Try it - Filter the records below and copy every line containing the word "down".

Records for processing -
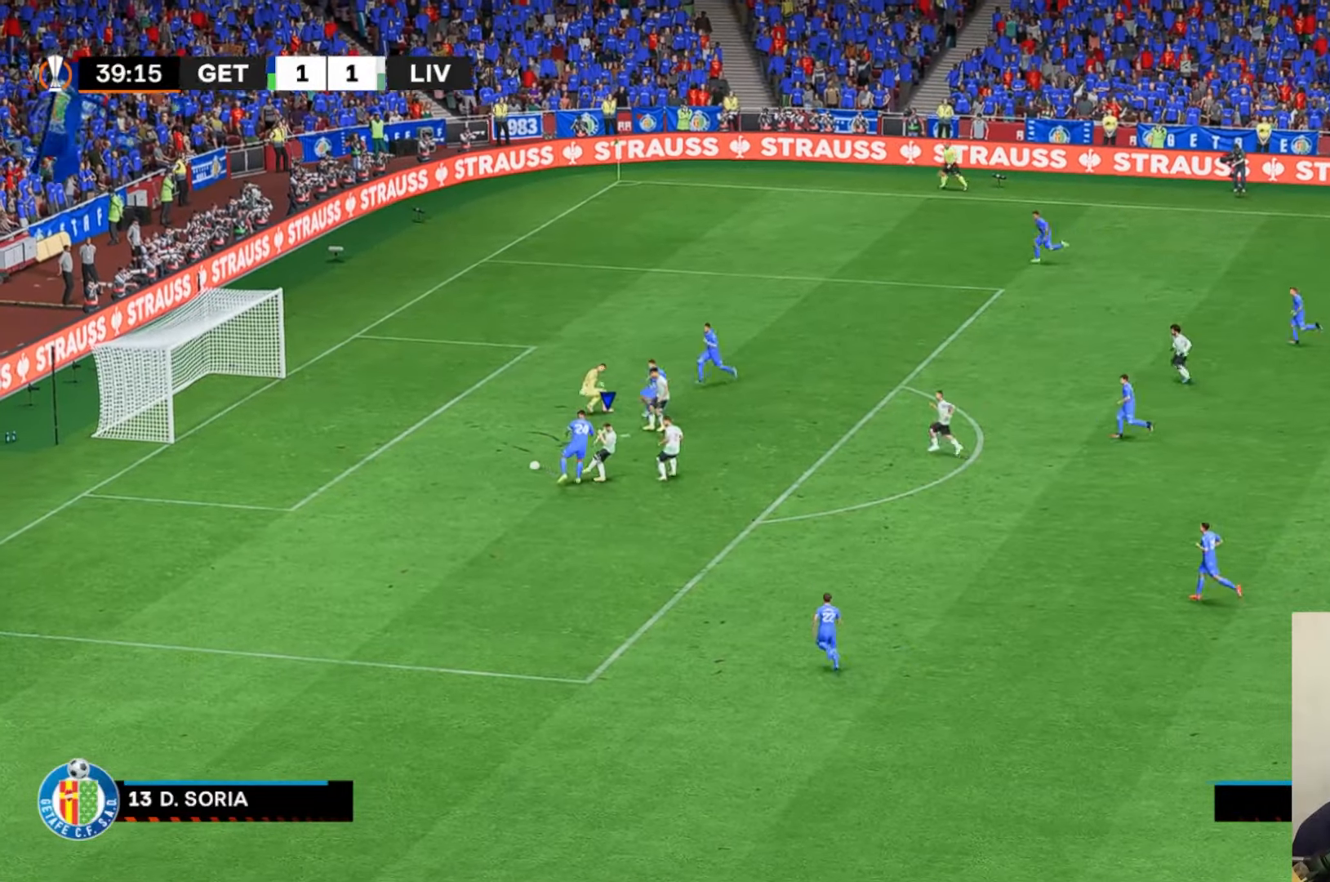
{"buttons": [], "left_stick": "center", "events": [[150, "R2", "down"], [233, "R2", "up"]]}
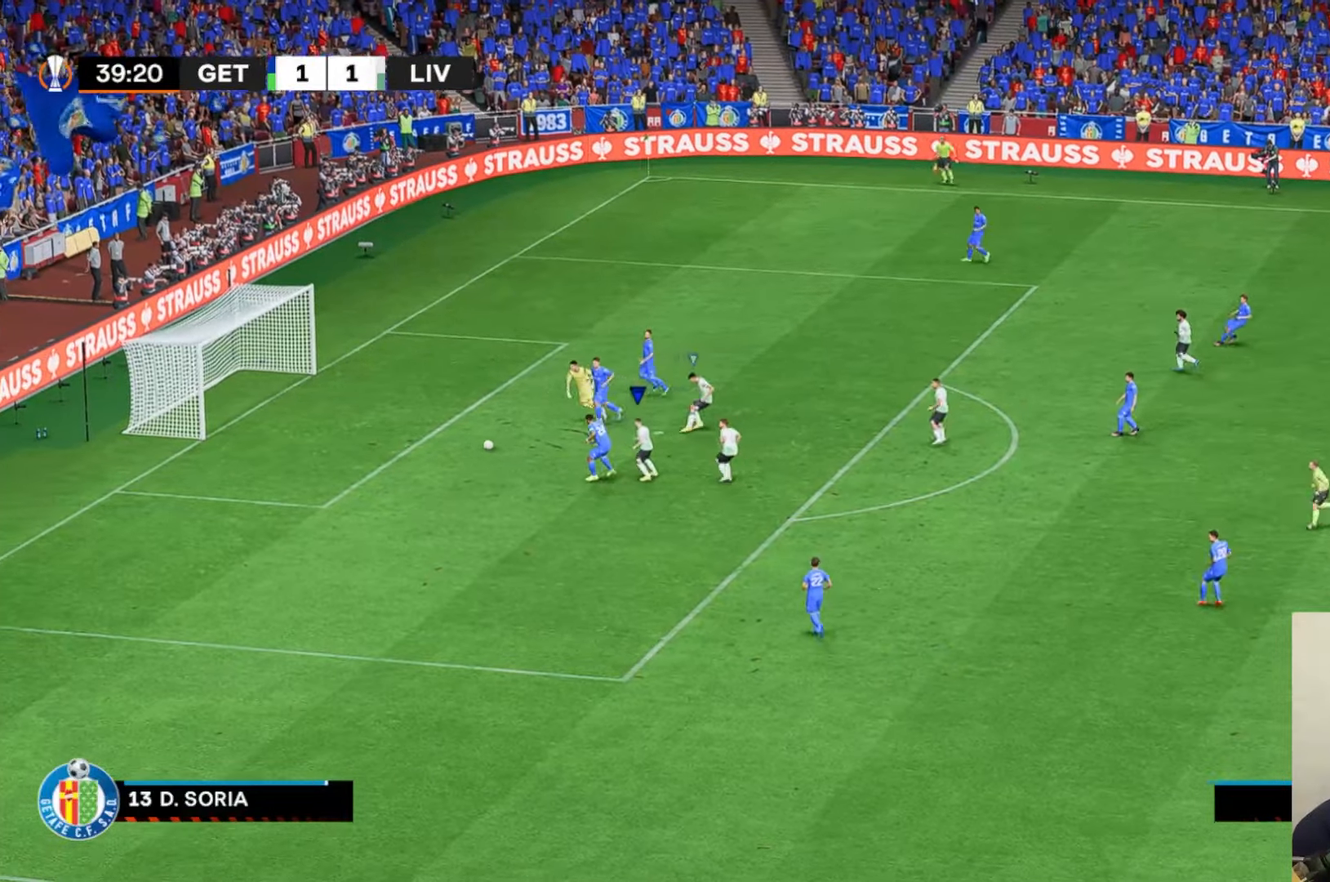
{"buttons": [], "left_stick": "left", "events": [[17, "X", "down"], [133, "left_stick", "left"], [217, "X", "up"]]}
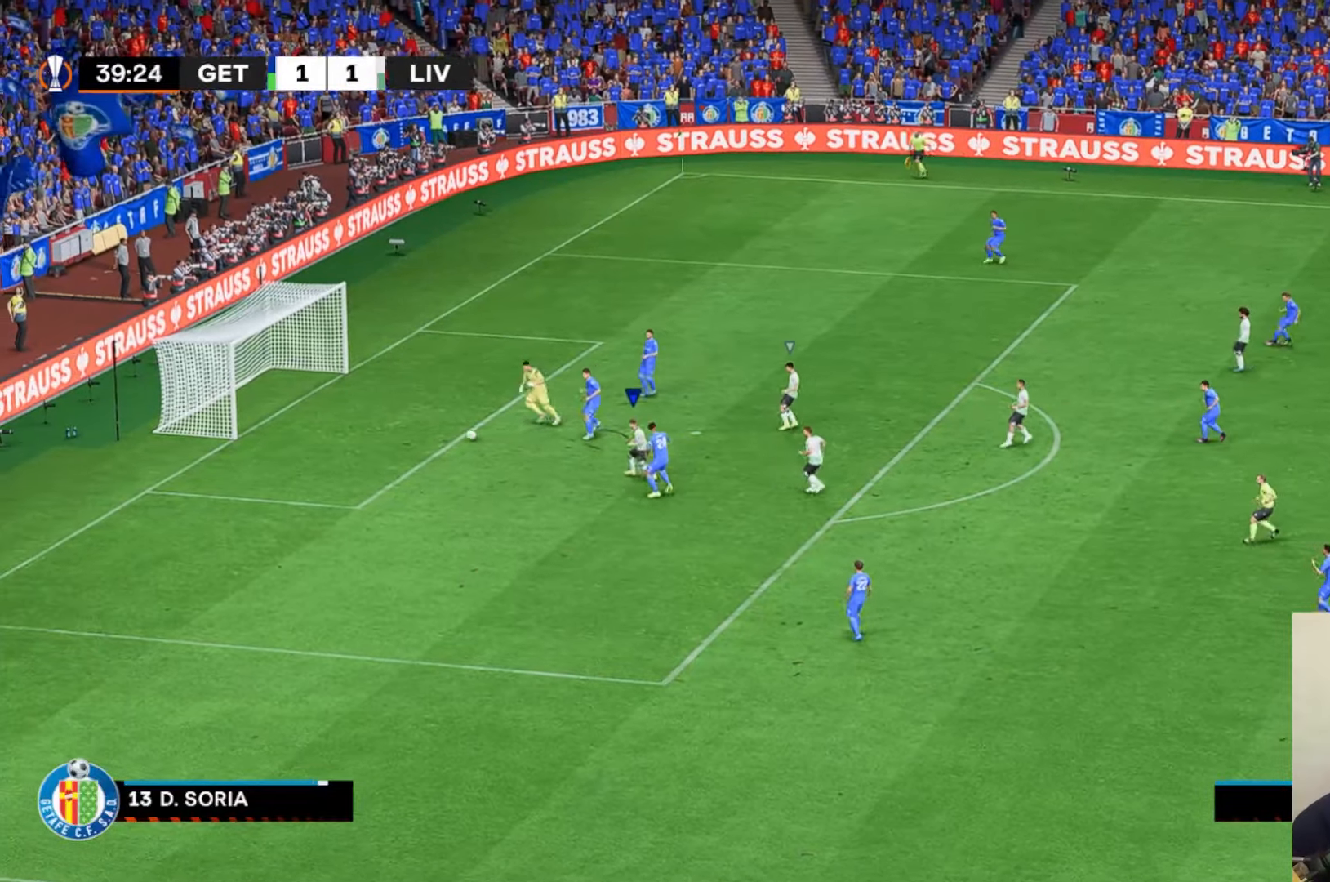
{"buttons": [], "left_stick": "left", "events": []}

--

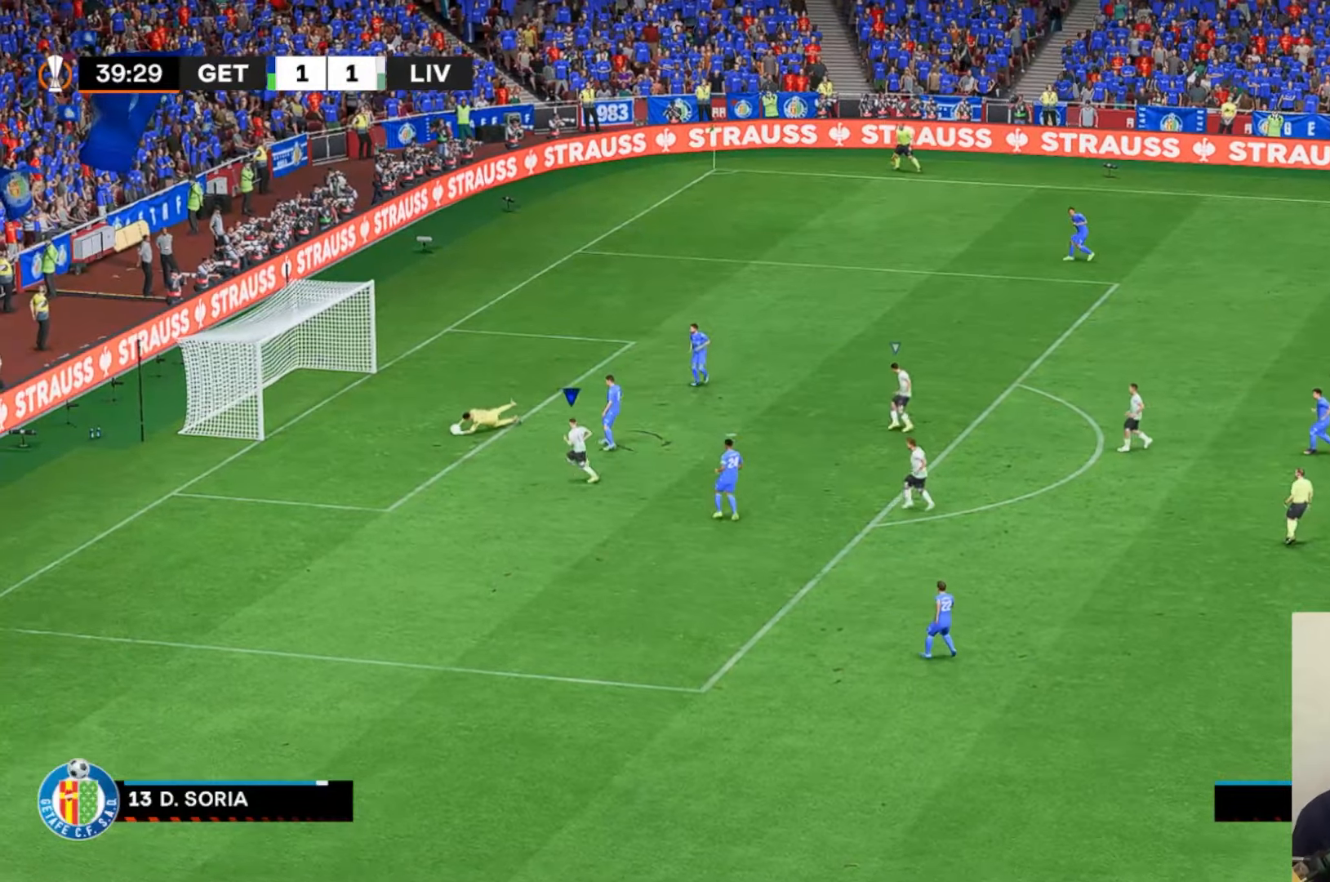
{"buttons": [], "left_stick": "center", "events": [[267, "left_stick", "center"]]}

...

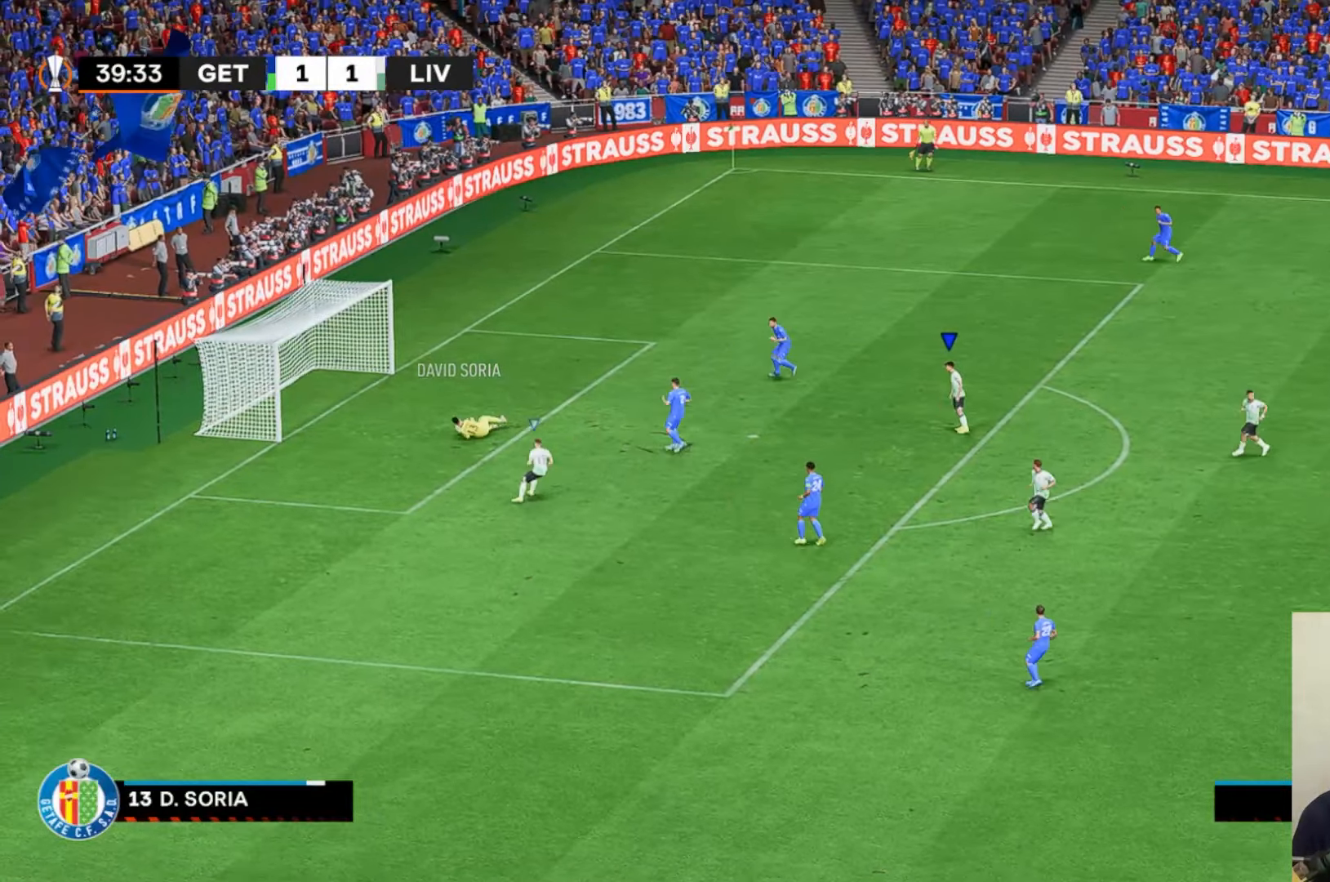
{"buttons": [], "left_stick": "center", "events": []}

Exercise result -
{"buttons": [], "left_stick": "center", "events": [[150, "R2", "down"], [233, "R2", "up"]]}
{"buttons": [], "left_stick": "left", "events": [[17, "X", "down"], [133, "left_stick", "left"], [217, "X", "up"]]}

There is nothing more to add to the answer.